[SUPPLIED MATERIAL Boundary: Start]
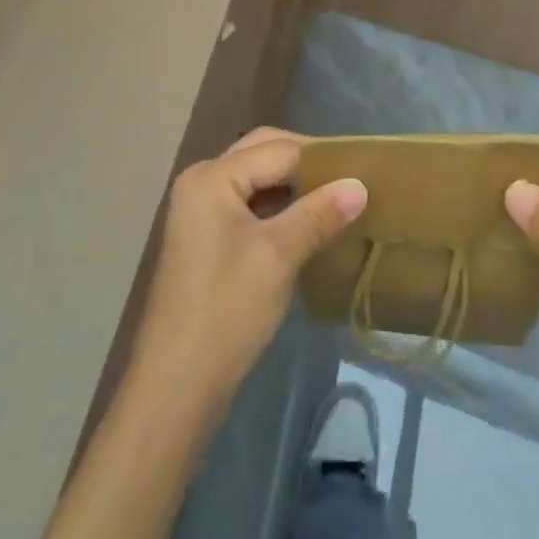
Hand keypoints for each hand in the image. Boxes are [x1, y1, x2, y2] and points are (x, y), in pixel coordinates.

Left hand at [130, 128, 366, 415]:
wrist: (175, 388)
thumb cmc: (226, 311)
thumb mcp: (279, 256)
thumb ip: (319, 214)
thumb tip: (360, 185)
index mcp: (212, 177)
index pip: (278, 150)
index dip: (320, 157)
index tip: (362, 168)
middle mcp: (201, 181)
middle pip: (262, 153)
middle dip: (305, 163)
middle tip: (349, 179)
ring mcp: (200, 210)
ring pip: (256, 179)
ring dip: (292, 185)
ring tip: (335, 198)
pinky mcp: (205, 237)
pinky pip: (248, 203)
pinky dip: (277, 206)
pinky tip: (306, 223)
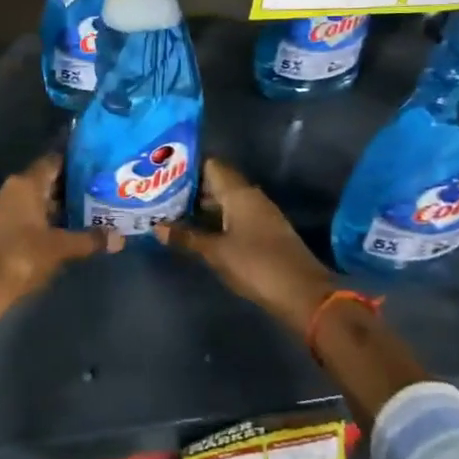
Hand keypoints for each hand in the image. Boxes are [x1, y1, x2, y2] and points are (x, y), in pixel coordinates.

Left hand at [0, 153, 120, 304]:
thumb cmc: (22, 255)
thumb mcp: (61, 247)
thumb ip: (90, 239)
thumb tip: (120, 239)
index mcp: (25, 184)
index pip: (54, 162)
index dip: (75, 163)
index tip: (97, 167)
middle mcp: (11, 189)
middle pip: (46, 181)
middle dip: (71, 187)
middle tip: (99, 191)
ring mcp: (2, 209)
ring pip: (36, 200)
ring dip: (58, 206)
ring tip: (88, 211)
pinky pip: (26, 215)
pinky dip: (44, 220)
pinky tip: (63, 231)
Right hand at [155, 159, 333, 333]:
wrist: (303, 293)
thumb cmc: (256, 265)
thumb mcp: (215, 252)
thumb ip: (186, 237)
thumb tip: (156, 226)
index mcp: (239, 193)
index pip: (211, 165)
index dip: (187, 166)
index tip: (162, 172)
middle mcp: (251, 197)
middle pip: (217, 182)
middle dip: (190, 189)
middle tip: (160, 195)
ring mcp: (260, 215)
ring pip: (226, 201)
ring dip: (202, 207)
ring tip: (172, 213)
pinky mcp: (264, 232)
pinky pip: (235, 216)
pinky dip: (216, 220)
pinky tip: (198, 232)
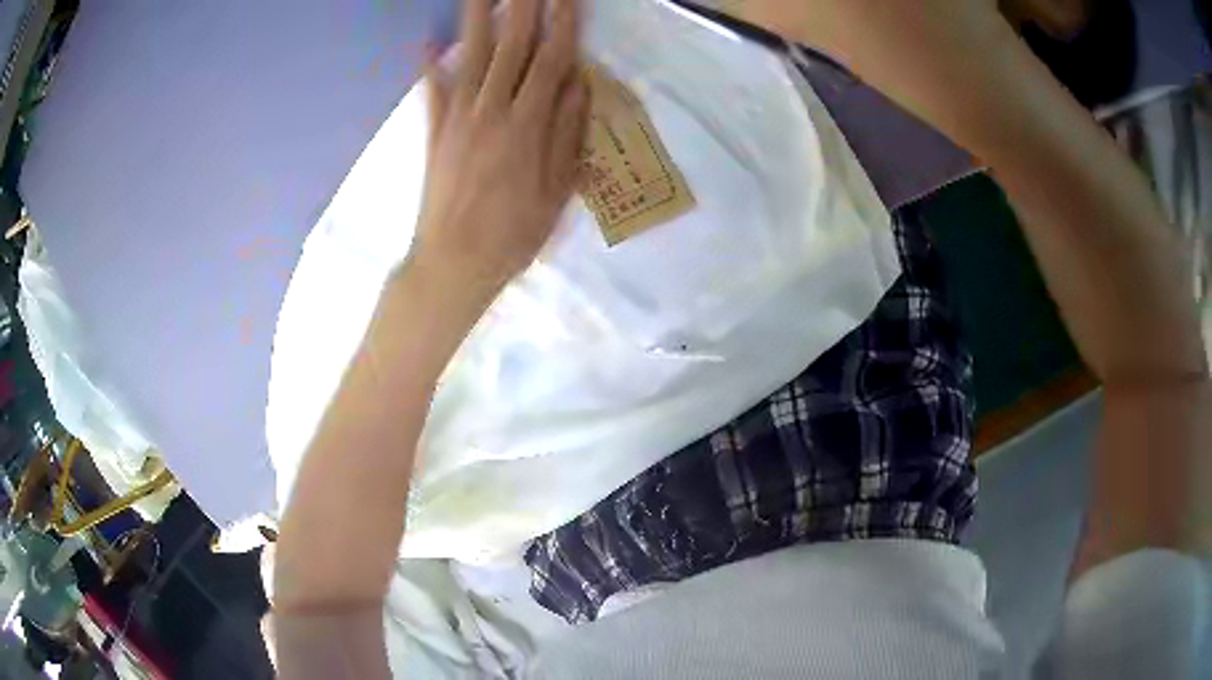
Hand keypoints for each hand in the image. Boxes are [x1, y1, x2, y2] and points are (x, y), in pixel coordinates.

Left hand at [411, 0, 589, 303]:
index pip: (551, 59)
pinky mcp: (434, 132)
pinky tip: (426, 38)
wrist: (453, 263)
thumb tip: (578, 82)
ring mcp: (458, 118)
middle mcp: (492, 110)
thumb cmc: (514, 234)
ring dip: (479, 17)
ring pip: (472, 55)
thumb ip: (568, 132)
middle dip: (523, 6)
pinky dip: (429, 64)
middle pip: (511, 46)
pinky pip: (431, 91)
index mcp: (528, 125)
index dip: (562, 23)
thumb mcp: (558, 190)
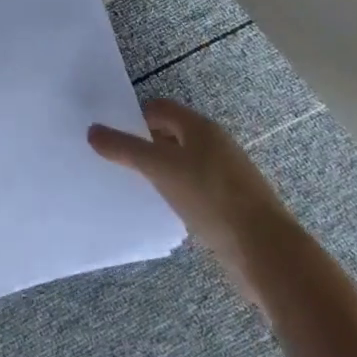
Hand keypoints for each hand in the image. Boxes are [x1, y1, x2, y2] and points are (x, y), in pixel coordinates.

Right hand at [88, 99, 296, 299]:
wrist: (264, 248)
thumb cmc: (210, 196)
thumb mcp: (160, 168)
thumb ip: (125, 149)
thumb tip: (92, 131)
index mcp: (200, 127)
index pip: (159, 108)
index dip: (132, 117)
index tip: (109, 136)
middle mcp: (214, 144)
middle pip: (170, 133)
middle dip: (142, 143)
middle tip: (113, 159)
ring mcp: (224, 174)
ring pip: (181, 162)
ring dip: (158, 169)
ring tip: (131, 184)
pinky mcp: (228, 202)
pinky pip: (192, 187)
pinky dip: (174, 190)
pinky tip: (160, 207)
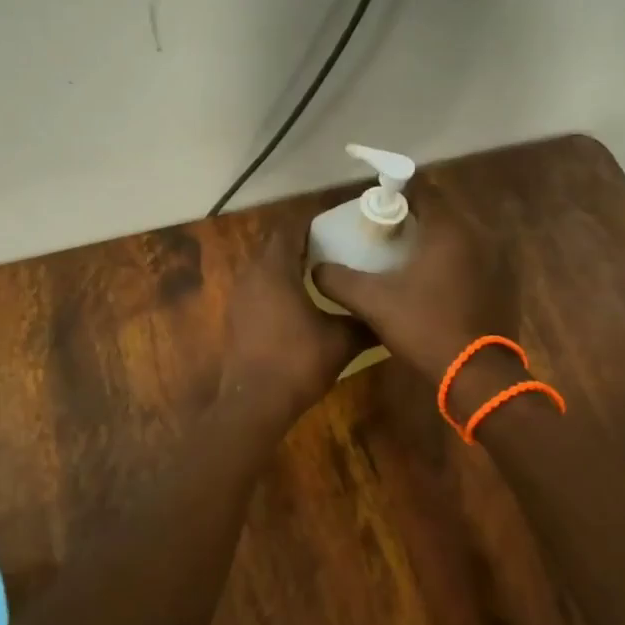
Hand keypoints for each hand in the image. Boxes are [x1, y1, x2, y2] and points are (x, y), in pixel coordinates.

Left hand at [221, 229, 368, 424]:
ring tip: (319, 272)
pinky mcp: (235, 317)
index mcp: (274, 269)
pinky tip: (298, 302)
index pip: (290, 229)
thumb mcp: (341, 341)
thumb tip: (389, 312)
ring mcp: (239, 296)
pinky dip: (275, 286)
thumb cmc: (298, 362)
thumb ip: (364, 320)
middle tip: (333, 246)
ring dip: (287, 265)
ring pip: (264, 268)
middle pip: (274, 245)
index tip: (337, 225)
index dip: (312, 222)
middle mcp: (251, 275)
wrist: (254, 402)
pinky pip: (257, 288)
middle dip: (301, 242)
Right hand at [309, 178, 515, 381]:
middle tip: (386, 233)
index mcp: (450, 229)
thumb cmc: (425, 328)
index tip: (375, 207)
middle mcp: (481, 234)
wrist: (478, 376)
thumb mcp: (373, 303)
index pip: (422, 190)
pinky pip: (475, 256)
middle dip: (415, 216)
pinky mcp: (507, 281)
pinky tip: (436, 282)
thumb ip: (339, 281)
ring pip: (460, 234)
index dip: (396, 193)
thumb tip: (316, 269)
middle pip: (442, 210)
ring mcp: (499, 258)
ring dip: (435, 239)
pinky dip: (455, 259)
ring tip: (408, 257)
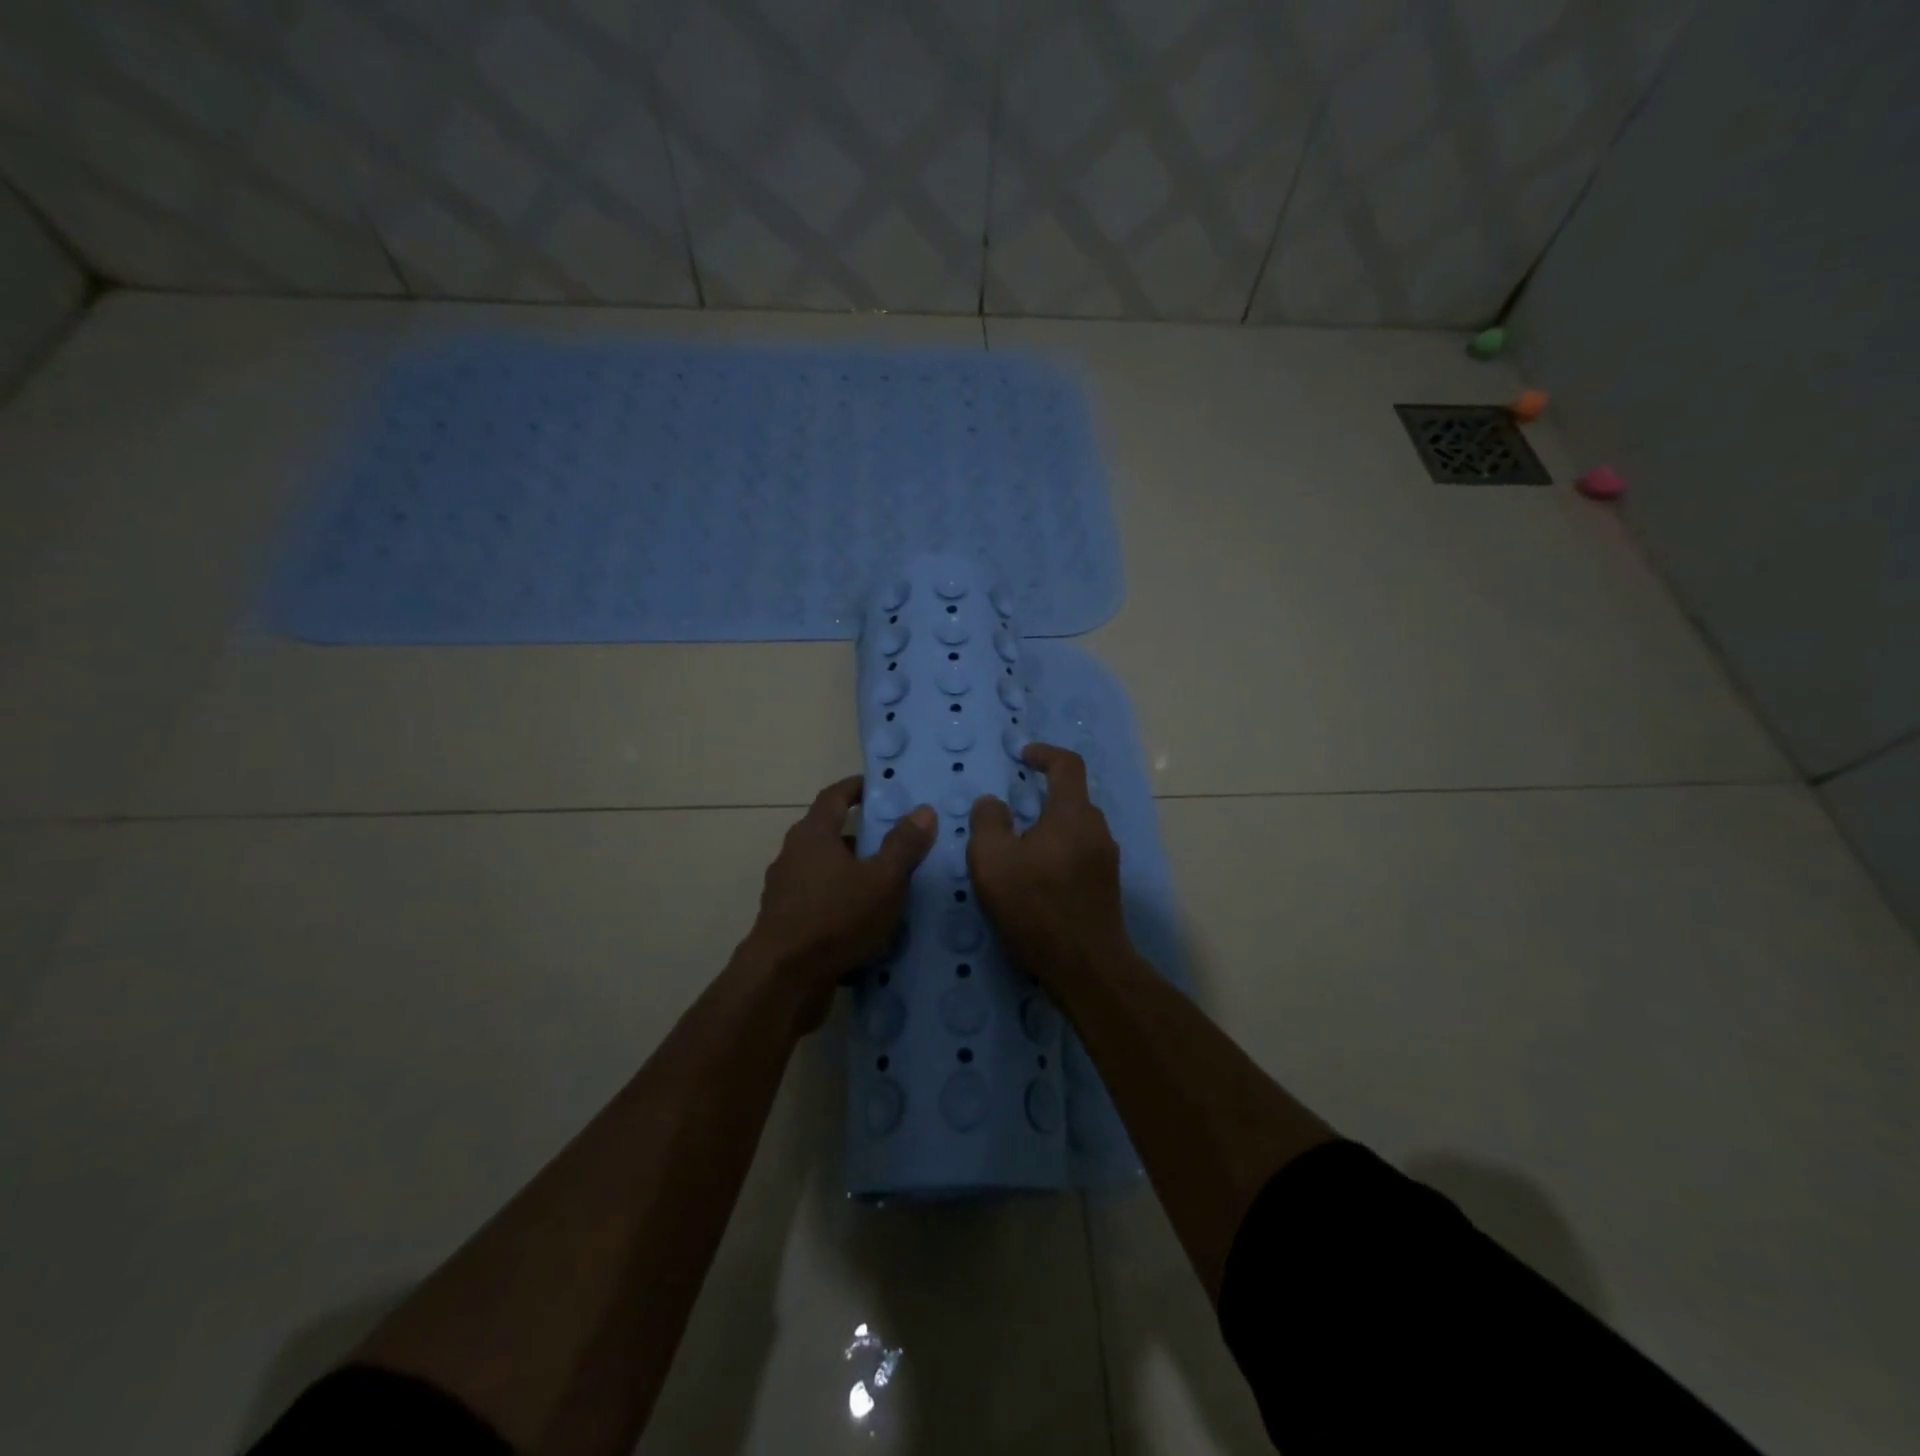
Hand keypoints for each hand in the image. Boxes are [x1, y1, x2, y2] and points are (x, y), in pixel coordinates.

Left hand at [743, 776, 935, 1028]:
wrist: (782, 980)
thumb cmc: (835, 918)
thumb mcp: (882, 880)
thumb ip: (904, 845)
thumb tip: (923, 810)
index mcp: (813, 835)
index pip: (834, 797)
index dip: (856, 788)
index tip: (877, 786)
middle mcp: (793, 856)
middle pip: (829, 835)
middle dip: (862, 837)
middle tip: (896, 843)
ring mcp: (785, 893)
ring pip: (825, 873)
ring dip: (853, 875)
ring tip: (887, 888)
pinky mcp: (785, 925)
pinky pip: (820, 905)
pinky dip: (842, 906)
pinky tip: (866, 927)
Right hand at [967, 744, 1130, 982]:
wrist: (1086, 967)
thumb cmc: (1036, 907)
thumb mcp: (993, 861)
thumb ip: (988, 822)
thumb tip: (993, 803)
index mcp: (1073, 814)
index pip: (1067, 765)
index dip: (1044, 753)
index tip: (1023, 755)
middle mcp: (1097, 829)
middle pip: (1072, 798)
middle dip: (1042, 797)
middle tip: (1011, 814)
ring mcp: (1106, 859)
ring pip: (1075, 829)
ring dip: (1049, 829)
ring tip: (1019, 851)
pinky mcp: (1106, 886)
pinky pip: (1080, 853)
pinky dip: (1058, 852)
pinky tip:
[SUPPLIED MATERIAL Boundary: End]
■ **ASSIGNMENT**: Take the line above containing "wrist: (782, 980)", the line containing "index pip: (1067, 765)", and all lines in between, and copy them exactly without anything else.

■ **EXPECTED OUTPUT**:
wrist: (782, 980)
thumb cmc: (835, 918)
thumb mcp: (882, 880)
thumb ip: (904, 845)
thumb tip: (923, 810)
index mcp: (813, 835)
index pip: (834, 797)
index dip: (856, 788)
index tip: (877, 786)
middle mcp: (793, 856)
middle pip: (829, 835)
middle dip: (862, 837)
middle tip: (896, 843)
ring mcp: (785, 893)
ring pip: (825, 873)
ring dip: (853, 875)
ring tip: (887, 888)
pinky mcp: (785, 925)
pinky pip: (820, 905)
pinky dip: (842, 906)
pinky tip: (866, 927)
Right hand at [967, 744, 1130, 982]:
wrist: (1086, 967)
thumb cmc: (1036, 907)
thumb mcp: (993, 861)
thumb ip: (988, 822)
thumb tip: (993, 803)
index mcp: (1073, 814)
index pip: (1067, 765)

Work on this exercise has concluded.